__Required work__. Of all the lines below, return only those starting with the line holding "image of seminoma" and going on through the line holding "micrograph of normal", exactly as written.
====== Available data ======
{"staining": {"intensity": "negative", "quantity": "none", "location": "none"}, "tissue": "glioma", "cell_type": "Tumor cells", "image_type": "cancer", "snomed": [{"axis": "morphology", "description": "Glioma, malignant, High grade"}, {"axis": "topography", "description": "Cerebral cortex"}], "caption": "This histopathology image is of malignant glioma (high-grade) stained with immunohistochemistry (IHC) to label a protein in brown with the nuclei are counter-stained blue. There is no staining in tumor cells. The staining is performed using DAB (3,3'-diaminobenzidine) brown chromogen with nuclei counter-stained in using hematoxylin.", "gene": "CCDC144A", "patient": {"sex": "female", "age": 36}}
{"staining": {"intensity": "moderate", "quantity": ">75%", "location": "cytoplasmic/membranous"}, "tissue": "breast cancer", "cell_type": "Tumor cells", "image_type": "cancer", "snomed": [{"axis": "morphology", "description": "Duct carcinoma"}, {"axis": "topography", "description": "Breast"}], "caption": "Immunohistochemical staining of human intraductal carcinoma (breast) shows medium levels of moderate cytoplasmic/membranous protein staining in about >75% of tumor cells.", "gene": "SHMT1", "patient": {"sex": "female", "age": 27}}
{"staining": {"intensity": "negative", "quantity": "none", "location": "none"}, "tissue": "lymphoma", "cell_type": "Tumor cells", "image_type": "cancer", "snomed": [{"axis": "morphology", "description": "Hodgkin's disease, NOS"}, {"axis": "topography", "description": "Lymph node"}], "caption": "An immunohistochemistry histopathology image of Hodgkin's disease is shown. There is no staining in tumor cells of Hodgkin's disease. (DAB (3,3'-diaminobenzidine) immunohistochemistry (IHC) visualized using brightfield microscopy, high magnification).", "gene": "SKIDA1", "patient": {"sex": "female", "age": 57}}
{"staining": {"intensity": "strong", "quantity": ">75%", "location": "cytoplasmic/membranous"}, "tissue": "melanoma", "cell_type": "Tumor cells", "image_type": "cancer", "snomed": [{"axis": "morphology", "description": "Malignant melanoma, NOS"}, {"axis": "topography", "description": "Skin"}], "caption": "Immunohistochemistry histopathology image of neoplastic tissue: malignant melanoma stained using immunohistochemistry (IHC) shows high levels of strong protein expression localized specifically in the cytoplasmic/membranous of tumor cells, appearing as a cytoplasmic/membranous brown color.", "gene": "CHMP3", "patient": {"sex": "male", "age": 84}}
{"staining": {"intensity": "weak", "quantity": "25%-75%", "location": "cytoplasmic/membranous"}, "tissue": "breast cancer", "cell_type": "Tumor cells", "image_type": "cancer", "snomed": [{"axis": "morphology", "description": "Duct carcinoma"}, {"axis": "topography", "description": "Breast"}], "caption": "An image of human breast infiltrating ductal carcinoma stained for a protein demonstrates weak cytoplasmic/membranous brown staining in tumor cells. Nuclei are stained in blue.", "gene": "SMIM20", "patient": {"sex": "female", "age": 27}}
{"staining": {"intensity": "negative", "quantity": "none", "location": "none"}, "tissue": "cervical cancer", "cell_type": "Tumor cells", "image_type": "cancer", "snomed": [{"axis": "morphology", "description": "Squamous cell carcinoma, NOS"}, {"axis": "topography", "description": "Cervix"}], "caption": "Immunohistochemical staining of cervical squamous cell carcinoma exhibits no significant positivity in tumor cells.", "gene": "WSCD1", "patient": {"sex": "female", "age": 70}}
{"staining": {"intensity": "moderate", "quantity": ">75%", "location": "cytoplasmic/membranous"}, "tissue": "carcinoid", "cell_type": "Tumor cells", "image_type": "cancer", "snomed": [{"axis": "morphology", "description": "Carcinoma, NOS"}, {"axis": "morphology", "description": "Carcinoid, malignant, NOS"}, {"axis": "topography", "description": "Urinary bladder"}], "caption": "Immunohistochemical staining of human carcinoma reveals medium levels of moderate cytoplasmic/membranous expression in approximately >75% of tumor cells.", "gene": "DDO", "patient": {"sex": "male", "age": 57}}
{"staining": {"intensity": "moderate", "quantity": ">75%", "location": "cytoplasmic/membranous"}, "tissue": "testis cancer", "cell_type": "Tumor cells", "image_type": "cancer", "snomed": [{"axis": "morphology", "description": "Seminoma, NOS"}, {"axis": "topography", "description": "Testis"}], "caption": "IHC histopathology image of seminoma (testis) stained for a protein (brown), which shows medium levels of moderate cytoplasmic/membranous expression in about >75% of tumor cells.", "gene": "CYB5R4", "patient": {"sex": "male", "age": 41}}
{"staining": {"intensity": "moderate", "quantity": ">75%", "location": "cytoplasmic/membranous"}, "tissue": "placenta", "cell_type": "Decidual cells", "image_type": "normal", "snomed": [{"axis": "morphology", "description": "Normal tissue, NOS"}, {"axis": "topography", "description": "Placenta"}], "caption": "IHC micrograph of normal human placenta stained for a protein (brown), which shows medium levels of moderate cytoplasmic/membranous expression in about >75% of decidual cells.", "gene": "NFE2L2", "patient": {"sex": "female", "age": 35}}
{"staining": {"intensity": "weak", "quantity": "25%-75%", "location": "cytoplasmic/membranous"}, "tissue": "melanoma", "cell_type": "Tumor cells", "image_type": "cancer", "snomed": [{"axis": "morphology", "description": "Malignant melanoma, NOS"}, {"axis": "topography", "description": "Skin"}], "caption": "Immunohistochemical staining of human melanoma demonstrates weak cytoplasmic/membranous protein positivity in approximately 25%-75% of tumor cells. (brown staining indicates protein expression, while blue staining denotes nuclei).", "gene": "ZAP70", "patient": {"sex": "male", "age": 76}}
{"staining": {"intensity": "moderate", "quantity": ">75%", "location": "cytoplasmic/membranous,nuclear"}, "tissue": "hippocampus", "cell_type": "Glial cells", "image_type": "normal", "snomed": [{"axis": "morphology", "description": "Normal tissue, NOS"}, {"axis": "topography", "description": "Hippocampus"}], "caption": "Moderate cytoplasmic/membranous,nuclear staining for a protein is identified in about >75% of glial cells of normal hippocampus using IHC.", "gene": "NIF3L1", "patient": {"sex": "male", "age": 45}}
======
__Your solution__.
{"staining": {"intensity": "moderate", "quantity": ">75%", "location": "cytoplasmic/membranous"}, "tissue": "testis cancer", "cell_type": "Tumor cells", "image_type": "cancer", "snomed": [{"axis": "morphology", "description": "Seminoma, NOS"}, {"axis": "topography", "description": "Testis"}], "caption": "IHC histopathology image of seminoma (testis) stained for a protein (brown), which shows medium levels of moderate cytoplasmic/membranous expression in about >75% of tumor cells.", "gene": "CYB5R4", "patient": {"sex": "male", "age": 41}}
{"staining": {"intensity": "moderate", "quantity": ">75%", "location": "cytoplasmic/membranous"}, "tissue": "placenta", "cell_type": "Decidual cells", "image_type": "normal", "snomed": [{"axis": "morphology", "description": "Normal tissue, NOS"}, {"axis": "topography", "description": "Placenta"}], "caption": "IHC micrograph of normal human placenta stained for a protein (brown), which shows medium levels of moderate cytoplasmic/membranous expression in about >75% of decidual cells.", "gene": "NFE2L2", "patient": {"sex": "female", "age": 35}}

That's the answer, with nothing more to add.